In today’s health and safety times, it must be difficult to advertise a knife. I assume that it also must be challenging to pin down the knife’s purpose – the Swiss army knife typically bought as a “jack of all trades”, a manufacturing feat of cramming in as many possible functions into a small piece of plastic, to be later proudly shown off on a camping trip. However, Victorinox does not do this. Instead, it teamed up with UK artist Rob Ryan to promote the launch of their new pocket-sized model, the Tomo. Tomo means ‘companion’ or ‘friend’ in Japanese, which gives you a clue of the tone and emotion that this ad is trying to evoke.

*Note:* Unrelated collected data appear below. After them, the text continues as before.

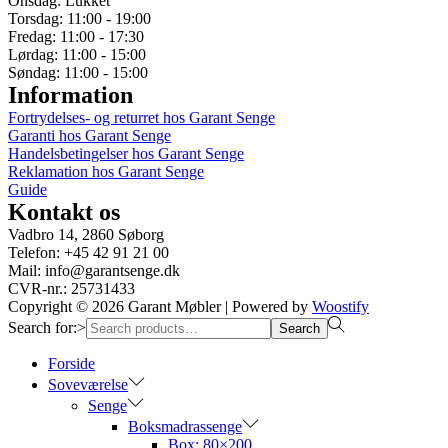
Onsdag: Lukket
Torsdag: 11:00 - 19:00
Fredag: 11:00 - 17:30
Lørdag: 11:00 - 15:00
Søndag: 11:00 - 15:00
Information
Fortrydelses- og returret hos Garant Senge
Garanti hos Garant Senge
Handelsbetingelser hos Garant Senge
Reklamation hos Garant Senge
Guide
Kontakt os
Vadbro 14, 2860 Søborg
Telefon: +45 42 91 21 00
Mail: info@garantsenge.dk
CVR-nr.: 25731433
Copyright © 2026
Garant Møbler
| Powered by
Woostify
Search for:>
Search
Forside
Soveværelse
Senge
Boksmadrassenge
Box: 80×200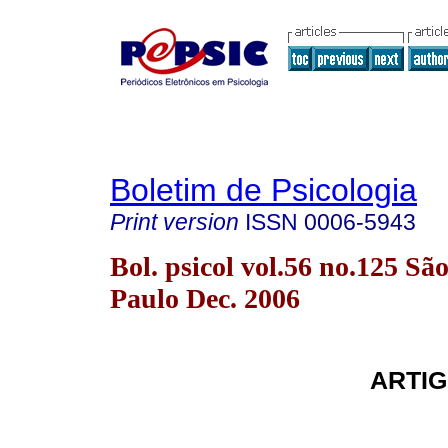
Boletim de Psicologia
Print version
ISSN
0006-5943
Bol. psicol vol.56 no.125 Sã
Paulo Dec. 2006
ARTIG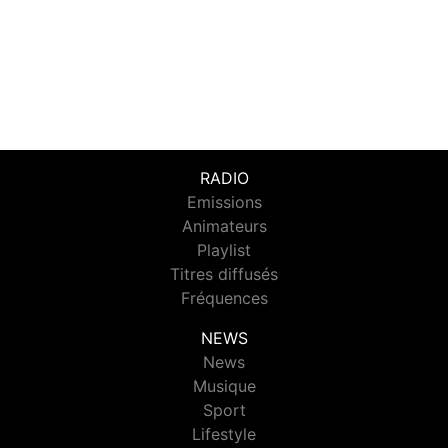
RADIO
Emissions
Animateurs
Playlist
Titres diffusés
Fréquences
NEWS
News
Musique
Sport
Lifestyle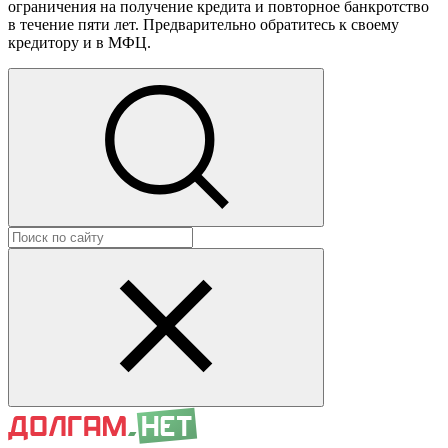
ограничения на получение кредита и повторное банкротство
в течение пяти лет. Предварительно обратитесь к своему
кредитору и в МФЦ.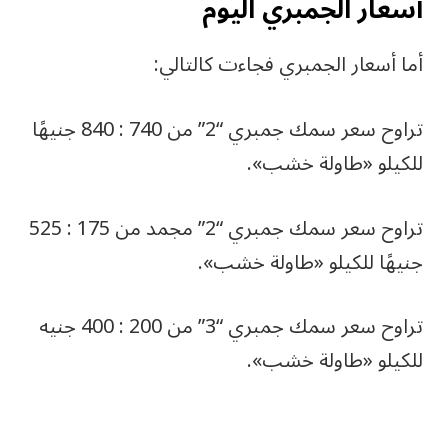
أسعار الجمبري اليوم
أما أسعار الجمبري فجاءت كالتالي:
تراوح سعر سمك جمبري “2” من 740 : 840 جنيهًا
للكيلو «طاولة خشب».
تراوح سعر سمك جمبري “2” مجمد من 175 : 525
جنيهًا للكيلو «طاولة خشب».
تراوح سعر سمك جمبري “3” من 200 : 400 جنيه
للكيلو «طاولة خشب».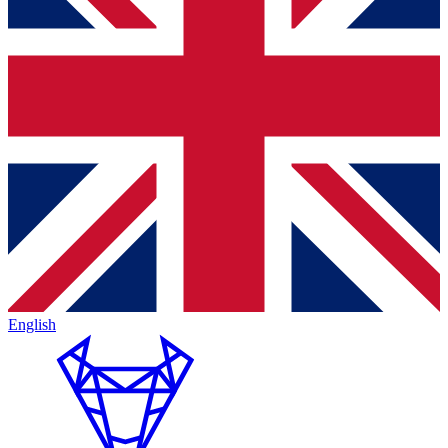
English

As part of the Modern Art Cutting campaign, which was created by agency Pd3, Rob Ryan was commissioned to create an A1 ‘tree of life’ drawing (above) where characters are depicted carving messages and seemingly generating the artwork itself. It is all very much about the craft of lovingly creating the image and embracing the back-to-basics, Stone Age principles of carving and cutting. Yes, the work has the wow “I could never do that” factor, but the campaign also invites users to participate and have a go at the stencils downloadable from the Victorinox website, aided (most probably) by one of Rob’s masterclass films. Plus, if an utter knife-wielding novice, you can also resort to sending a message that looks impressively home-made… *hint* here is one I made earlier –
As always with these campaigns, there is a much deeper story (or clever-sounding strategy). Pd3 describes the work as depicting “how the Swiss army knife is shared and passed down from generation to generation, always ready and waiting in your pocket to help. The backdrop of the piece draws on the beauty of Swiss forests, inspired by Ryan’s trip to Ibach.” Given the amount of time and skill that it takes to make this, for once I will leave those “words of wisdom” and odd misplaced effort of environmentalism unquestioned.